**Problem to solve**
With nothing left out, give the data back exactly.
>>>>
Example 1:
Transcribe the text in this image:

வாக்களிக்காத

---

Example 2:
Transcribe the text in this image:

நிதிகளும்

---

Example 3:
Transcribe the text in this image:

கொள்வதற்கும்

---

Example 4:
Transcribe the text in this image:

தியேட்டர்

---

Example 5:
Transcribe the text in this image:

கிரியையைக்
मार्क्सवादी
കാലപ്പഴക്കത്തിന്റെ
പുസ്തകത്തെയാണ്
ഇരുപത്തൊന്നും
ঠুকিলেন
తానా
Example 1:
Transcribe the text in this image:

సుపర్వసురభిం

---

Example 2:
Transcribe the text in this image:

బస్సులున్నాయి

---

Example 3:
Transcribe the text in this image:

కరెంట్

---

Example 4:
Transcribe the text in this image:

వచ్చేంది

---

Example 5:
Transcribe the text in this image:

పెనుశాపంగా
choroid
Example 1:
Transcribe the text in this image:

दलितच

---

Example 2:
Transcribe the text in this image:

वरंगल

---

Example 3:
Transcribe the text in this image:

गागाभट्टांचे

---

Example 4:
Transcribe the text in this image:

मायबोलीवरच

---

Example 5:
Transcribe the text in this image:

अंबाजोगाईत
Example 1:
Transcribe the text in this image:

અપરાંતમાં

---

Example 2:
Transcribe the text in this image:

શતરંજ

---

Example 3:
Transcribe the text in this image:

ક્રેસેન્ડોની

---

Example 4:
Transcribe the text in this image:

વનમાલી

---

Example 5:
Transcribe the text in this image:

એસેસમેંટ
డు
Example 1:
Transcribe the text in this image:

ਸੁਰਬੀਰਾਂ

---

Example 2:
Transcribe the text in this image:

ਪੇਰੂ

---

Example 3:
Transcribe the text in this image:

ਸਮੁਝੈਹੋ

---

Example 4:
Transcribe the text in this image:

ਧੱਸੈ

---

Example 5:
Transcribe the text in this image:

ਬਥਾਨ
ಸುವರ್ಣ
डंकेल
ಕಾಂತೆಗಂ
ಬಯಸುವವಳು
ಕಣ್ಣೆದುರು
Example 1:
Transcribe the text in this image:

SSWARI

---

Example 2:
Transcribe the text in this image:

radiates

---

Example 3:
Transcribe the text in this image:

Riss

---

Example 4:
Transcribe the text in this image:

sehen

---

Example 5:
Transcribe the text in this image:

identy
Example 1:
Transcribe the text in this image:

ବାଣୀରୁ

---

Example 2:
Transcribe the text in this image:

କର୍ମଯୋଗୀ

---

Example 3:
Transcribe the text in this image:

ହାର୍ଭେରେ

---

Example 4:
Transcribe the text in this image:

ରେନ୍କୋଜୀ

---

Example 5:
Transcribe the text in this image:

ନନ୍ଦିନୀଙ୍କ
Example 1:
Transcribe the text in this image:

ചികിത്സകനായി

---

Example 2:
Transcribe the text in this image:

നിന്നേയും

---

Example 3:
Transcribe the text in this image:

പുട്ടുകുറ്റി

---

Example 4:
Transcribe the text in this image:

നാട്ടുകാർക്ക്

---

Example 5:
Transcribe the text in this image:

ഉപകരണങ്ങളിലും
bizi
<<<<
**Exercise result**
Example 1:
Transcribe the text in this image:

வாக்களிக்காத

---

Example 2:
Transcribe the text in this image:

நிதிகளும்

---

Example 3:
Transcribe the text in this image:

கொள்வதற்கும்

---

Example 4:
Transcribe the text in this image:

தியேட்டர்

---

Example 5:
Transcribe the text in this image:

கிரியையைக்
मार्क्सवादी
കാലപ്പഴക്കത്തിന്റെ
പുസ്തകത്തെയാണ്
ഇരുപത്തൊന്നും
ঠুকিলেন
తానా
Example 1:
Transcribe the text in this image:

సుపర్వసురభిం

---

Example 2:
Transcribe the text in this image:

బస్సులున్నాయి

---

Example 3:
Transcribe the text in this image:

కరెంట్

---

Example 4:
Transcribe the text in this image:

వచ్చేంది

---

Example 5:
Transcribe the text in this image:

పెనుశాపంగా
choroid
Example 1:
Transcribe the text in this image:

दलितच

---

Example 2:
Transcribe the text in this image:

वरंगल

---

Example 3:
Transcribe the text in this image:

गागाभट्टांचे

---

Example 4:
Transcribe the text in this image:

मायबोलीवरच

---

Example 5:
Transcribe the text in this image:

अंबाजोगाईत
Example 1:
Transcribe the text in this image:

અપરાંતમાં

---

Example 2:
Transcribe the text in this image:

શતરંજ

---

Example 3:
Transcribe the text in this image:

ક્રેસેન્ડોની

---

Example 4:
Transcribe the text in this image:

વનમાલી

---

Example 5:
Transcribe the text in this image:

એસેસમેંટ
డు
Example 1:
Transcribe the text in this image:

ਸੁਰਬੀਰਾਂ

---

Example 2:
Transcribe the text in this image:

ਪੇਰੂ

---

Example 3:
Transcribe the text in this image:

ਸਮੁਝੈਹੋ

---

Example 4:
Transcribe the text in this image:

ਧੱਸੈ

---

Example 5:
Transcribe the text in this image:

ਬਥਾਨ
ಸುವರ್ಣ
डंकेल
ಕಾಂತೆಗಂ
ಬಯಸುವವಳು
ಕಣ್ಣೆದುರು
Example 1:
Transcribe the text in this image:

SSWARI

---

Example 2:
Transcribe the text in this image:

radiates

---

Example 3:
Transcribe the text in this image:

Riss

---

Example 4:
Transcribe the text in this image:

sehen

---

Example 5:
Transcribe the text in this image:

identy
Example 1:
Transcribe the text in this image:

ବାଣୀରୁ

---

Example 2:
Transcribe the text in this image:

କର୍ମଯୋଗୀ

---

Example 3:
Transcribe the text in this image:

ହାର୍ଭେରେ

---

Example 4:
Transcribe the text in this image:

ରେନ୍କୋଜୀ

---

Example 5:
Transcribe the text in this image:

ନନ୍ଦିନୀଙ୍କ
Example 1:
Transcribe the text in this image:

ചികിത്സകനായി

---

Example 2:
Transcribe the text in this image:

നിന്നേയും

---

Example 3:
Transcribe the text in this image:

പുട്ടുകുറ്റി

---

Example 4:
Transcribe the text in this image:

നാട്ടുകാർക്ക്

---

Example 5:
Transcribe the text in this image:

ഉപകരണങ്ങളിലും
bizi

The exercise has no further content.